Russia reluctant to admit ‘the enemy is at the gate’, treats incursion as natural disaster
- Ukraine’s surprise incursion into Kursk marks Russia’s first foreign military clash in decades, rattling Kremlin defences and public sentiment

The Kremlin’s attempt to convey a sense of normality over the Ukrainian incursion is being replicated in state media. They have focused reporting mostly on efforts to bring humanitarian aid to the nearly 200,000 people who’ve fled their homes, as if they are victims of flooding or some other natural disaster rather than the first foreign military intervention since World War II.
“The Kremlin doesn’t want to send a message that the enemy is at the gate,” said Olga Oliker, Director for Europe & Central Asia at the International Crisis Group in Brussels. “They don’t want to send a message of Ukraine’s strength and their own weakness.”
Ukraine says it is continuing to expand operations in Kursk and controls dozens of villages and towns with the incursion in its second week.
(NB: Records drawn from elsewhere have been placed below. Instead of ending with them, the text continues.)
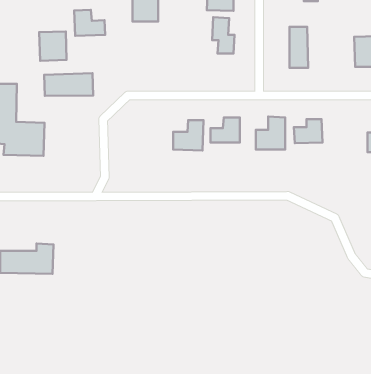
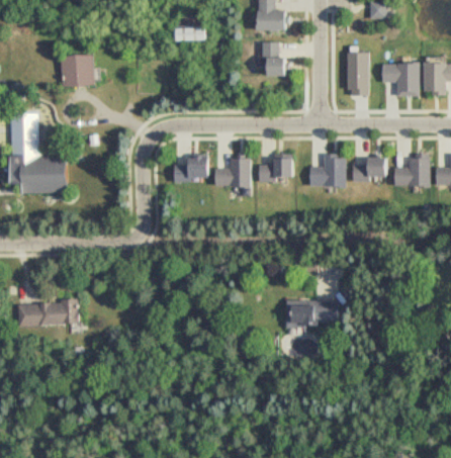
building: [74,10,105,36] -> none
building: none -> [383,58,419,101]
building: [44,73,93,96] -> none
building: none -> [175,152,209,183]
building: none -> [395,153,433,184]
building: none -> [284,297,337,330]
Russia’s Defense Ministry has rushed reinforcements to try to restore control, so far without success. Authorities have also declared a state of emergency in the neighbouring Belgorod region, where officials report mounting cross-border attacks from Ukraine.

It is a stunning reversal for Russia more than 900 days after Putin ordered the February 2022 invasion that was meant to deliver a swift victory. Ukraine’s military strike caught its allies in the US and Europe by surprise, too, where some had long worried that allowing Kyiv to carry the war into Russia would be a red line provoking a harsh response from Putin – maybe even a nuclear one.